The county-focused summary from CTAS is useful when you need a plain-language explanation of Tennessee residency, response timing, and why a county may separate public inspection from copying. Montgomery County has stronger local search tools than many counties, but the formal records rules still rest on the same state public-records framework.

State Tools for Montgomery County

If the county gives only part of the answer, state tools help complete the search. VineLink can help with custody alerts and status tracking. If the case moves into a court setting, the next step is often Tennessee Courts. Those tools do not replace Montgomery County Police Records, but they do help when the county route points to a hearing, a court event, or a broader status question outside the local jail screen.
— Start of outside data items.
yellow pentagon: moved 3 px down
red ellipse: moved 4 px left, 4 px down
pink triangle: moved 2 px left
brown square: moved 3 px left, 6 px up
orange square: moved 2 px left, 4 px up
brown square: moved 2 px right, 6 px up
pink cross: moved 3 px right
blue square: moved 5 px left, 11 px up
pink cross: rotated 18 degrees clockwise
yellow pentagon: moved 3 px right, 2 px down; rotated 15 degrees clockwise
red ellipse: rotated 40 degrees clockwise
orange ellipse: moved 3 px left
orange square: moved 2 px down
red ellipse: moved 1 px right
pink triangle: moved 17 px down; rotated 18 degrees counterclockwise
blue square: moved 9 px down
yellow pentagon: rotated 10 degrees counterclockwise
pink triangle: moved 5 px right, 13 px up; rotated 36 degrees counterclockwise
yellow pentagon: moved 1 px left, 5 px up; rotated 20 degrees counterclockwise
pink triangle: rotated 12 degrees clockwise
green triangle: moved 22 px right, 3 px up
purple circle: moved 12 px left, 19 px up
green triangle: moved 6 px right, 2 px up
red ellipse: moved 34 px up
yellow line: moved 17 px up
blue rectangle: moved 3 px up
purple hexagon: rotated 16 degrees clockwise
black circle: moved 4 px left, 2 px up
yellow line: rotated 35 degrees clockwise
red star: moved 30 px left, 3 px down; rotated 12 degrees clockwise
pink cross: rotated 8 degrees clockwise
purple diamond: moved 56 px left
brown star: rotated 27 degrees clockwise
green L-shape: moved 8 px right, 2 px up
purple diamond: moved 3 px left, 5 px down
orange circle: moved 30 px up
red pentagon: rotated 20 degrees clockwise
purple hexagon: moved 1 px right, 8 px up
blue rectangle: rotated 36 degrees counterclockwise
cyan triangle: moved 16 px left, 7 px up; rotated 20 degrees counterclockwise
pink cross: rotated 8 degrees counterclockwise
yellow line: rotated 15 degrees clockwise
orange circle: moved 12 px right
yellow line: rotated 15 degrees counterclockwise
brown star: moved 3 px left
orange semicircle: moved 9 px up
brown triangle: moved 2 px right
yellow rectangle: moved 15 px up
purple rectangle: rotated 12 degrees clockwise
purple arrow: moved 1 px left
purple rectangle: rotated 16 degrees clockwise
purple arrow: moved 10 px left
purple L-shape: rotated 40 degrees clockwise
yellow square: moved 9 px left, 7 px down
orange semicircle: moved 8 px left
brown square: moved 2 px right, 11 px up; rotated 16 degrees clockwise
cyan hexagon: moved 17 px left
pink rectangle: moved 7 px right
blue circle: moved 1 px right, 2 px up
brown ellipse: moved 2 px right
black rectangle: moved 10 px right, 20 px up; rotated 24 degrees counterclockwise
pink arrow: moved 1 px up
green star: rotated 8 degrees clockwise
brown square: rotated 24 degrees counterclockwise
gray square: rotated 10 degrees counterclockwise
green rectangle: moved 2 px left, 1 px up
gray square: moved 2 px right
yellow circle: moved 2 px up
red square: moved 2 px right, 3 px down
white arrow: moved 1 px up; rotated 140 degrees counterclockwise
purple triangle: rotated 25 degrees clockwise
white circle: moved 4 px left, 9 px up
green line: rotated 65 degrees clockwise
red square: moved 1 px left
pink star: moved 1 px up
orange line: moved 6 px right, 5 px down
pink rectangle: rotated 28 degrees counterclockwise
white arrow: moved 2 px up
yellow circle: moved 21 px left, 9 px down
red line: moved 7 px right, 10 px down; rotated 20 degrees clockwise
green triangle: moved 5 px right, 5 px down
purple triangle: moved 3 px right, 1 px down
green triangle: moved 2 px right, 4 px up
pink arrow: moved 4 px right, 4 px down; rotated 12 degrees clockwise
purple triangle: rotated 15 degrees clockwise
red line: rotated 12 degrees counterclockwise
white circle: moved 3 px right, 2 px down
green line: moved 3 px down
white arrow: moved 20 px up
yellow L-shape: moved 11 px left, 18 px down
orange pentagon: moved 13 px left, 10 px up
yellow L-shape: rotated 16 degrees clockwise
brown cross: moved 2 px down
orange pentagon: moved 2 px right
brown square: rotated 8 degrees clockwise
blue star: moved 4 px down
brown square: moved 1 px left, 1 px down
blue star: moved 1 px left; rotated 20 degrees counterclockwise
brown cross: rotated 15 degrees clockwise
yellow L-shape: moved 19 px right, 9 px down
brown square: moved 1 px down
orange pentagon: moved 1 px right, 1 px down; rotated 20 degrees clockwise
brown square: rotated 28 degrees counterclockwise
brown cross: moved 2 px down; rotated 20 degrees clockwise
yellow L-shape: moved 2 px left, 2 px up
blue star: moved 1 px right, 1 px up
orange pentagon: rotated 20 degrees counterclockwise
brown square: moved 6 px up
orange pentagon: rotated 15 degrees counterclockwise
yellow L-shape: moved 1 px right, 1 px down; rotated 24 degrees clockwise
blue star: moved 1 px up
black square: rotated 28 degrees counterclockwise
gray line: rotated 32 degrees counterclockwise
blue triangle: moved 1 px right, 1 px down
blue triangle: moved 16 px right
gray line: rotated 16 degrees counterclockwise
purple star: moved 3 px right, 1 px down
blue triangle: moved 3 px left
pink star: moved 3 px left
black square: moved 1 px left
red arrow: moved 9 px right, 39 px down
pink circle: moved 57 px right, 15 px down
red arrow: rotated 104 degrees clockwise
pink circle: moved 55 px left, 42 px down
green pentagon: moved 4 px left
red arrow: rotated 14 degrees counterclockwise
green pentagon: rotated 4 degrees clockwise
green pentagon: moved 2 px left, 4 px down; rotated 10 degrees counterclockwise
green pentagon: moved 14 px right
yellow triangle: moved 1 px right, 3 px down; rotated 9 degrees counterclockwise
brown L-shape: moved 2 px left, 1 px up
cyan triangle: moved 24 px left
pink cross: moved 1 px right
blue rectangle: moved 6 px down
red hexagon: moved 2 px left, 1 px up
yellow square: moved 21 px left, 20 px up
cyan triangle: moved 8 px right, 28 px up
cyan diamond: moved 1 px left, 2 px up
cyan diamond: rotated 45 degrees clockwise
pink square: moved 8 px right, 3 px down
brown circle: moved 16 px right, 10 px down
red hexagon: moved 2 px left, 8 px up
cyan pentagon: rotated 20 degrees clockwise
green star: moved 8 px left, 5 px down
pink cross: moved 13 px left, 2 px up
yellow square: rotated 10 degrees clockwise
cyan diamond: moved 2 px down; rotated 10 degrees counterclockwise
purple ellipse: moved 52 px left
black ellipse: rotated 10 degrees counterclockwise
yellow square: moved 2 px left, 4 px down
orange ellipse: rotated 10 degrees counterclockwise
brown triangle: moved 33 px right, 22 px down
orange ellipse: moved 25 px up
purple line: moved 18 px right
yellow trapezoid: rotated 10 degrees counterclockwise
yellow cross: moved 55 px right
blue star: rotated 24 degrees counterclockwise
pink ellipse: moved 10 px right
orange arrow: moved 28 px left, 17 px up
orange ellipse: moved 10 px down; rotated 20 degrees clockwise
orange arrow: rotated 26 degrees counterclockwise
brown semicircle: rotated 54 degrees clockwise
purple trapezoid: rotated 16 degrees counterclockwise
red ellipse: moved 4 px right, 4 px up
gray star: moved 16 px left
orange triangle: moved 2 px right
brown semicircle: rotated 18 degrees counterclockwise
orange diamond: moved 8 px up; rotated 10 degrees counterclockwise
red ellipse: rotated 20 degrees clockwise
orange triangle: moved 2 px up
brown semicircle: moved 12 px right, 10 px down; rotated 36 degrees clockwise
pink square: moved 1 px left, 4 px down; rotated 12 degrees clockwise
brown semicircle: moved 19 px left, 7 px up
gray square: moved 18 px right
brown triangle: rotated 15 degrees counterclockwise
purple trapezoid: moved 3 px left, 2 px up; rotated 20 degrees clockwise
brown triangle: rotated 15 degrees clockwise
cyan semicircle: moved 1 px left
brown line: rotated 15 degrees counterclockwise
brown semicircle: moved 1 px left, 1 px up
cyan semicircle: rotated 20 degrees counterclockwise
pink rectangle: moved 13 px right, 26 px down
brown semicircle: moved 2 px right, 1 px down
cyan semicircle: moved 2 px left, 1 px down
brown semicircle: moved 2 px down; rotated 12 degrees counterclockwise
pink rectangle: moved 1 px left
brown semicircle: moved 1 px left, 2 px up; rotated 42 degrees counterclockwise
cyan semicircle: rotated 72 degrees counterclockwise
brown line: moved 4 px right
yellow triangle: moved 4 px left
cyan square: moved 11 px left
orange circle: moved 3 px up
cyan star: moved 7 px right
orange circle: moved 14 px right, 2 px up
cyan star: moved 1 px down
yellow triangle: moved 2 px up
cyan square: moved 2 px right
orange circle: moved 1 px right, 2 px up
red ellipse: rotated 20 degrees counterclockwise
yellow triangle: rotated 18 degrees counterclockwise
For statewide agency records, start with the Tennessee Bureau of Investigation and, when needed, use its open records request page. For broader criminal-history context, TORIS may help. If the file is really a crash report, use Purchase Tennessee Crash Reports. If the person later moves into state prison custody, TDOC FOIL becomes the stronger search path.

These tools are follow-up paths, not replacements for the county system. Montgomery County already gives users a strong local start through the sheriff site and county government request route.

Montgomery County Police Records Next Steps

The best Montgomery County Police Records workflow is direct. Start with the official sheriff site for the jail roster and warrant search. Use the sheriff office or jail on Commerce Street for current custody or warrant questions. Then move to the county public-records coordinator at Millennium Plaza when you need a formal copy or review of the record. Use Tennessee courts, TBI, crash records, FOIL, or VineLink only after the county path points you there or the record has clearly moved beyond county control.

Clarksville is the county seat, and Montgomery County covers a large population and a wide geographic area. That makes specific requests even more important. A full name, booking date, agency name, or event date will usually get better results than a broad request for everything tied to one person.